> _TASK BRIEF_: Rewrite the part that opens with the line containing "common name: Pied myna" and runs through the end of the lines, swapping "phylum" for "division" and leaving everything else unchanged.

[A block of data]
┏━━

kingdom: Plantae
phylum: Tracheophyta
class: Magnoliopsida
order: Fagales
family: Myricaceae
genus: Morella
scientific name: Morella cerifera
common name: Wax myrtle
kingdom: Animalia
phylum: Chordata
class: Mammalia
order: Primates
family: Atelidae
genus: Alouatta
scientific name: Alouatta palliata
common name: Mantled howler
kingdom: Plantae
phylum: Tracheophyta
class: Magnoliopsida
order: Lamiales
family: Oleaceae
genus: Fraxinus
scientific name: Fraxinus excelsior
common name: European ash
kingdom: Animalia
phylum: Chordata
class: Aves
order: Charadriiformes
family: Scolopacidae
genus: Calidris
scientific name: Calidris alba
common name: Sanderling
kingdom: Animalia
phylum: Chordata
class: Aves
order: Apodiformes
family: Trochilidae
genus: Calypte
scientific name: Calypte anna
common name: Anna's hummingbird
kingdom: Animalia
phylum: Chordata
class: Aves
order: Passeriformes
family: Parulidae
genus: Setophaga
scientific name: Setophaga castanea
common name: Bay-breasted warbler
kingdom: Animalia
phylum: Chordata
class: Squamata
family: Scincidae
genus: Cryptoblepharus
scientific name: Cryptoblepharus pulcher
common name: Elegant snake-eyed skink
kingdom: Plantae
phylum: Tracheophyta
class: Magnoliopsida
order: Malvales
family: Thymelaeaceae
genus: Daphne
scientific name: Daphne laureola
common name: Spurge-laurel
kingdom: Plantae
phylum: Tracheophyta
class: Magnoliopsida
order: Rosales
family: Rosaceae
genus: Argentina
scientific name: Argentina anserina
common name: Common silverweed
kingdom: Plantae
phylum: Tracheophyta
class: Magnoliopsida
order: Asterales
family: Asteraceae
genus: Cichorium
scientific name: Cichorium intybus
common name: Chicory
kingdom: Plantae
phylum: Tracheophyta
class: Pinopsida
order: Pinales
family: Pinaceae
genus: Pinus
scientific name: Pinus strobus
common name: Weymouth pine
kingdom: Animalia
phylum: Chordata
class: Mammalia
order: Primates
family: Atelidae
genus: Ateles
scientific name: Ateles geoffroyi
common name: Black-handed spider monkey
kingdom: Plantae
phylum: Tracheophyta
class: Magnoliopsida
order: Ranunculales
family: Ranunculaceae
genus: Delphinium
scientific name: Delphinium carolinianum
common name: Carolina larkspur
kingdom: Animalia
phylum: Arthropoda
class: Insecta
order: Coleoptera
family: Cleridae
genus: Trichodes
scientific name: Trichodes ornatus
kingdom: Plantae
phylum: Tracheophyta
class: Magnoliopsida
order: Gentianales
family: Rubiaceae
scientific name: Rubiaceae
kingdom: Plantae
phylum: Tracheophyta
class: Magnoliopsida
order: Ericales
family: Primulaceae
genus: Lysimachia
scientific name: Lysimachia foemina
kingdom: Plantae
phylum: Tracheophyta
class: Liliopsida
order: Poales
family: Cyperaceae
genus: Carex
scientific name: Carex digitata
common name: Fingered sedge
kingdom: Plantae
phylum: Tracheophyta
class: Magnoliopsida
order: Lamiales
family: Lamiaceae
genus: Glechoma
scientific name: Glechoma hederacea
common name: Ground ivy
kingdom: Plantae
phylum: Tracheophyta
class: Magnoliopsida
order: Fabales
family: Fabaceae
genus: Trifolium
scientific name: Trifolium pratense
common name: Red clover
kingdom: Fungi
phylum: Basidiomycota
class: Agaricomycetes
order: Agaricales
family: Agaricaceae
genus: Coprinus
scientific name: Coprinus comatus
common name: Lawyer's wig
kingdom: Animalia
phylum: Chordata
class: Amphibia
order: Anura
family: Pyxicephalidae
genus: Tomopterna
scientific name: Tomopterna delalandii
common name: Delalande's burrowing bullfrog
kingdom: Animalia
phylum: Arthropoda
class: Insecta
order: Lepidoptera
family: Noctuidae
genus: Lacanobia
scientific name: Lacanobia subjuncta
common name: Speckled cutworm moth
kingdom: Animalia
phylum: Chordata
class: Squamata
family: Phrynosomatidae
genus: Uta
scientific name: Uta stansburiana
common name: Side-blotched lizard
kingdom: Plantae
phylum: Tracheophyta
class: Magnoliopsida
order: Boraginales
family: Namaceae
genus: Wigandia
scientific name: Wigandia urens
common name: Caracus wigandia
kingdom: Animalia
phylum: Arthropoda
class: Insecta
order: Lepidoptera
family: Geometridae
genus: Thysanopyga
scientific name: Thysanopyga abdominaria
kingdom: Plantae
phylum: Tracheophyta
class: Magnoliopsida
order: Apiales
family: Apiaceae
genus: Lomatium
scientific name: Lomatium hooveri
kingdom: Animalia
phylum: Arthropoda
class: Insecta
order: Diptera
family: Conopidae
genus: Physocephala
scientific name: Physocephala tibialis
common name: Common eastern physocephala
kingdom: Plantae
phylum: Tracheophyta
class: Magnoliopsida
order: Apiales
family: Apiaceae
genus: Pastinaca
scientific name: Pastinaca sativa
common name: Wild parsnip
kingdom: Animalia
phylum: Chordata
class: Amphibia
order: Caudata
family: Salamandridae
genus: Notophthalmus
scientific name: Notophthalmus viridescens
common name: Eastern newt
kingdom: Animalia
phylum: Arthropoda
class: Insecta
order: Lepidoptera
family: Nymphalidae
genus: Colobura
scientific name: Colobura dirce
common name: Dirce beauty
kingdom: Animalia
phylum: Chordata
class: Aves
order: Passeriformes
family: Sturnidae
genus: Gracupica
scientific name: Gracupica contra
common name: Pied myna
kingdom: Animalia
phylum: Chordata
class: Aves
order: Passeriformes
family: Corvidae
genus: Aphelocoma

┗━━

> _ANSWER TO THE EXERCISE_:
common name: Pied myna
kingdom: Animalia
division: Chordata
class: Aves
order: Passeriformes
family: Corvidae
genus: Aphelocoma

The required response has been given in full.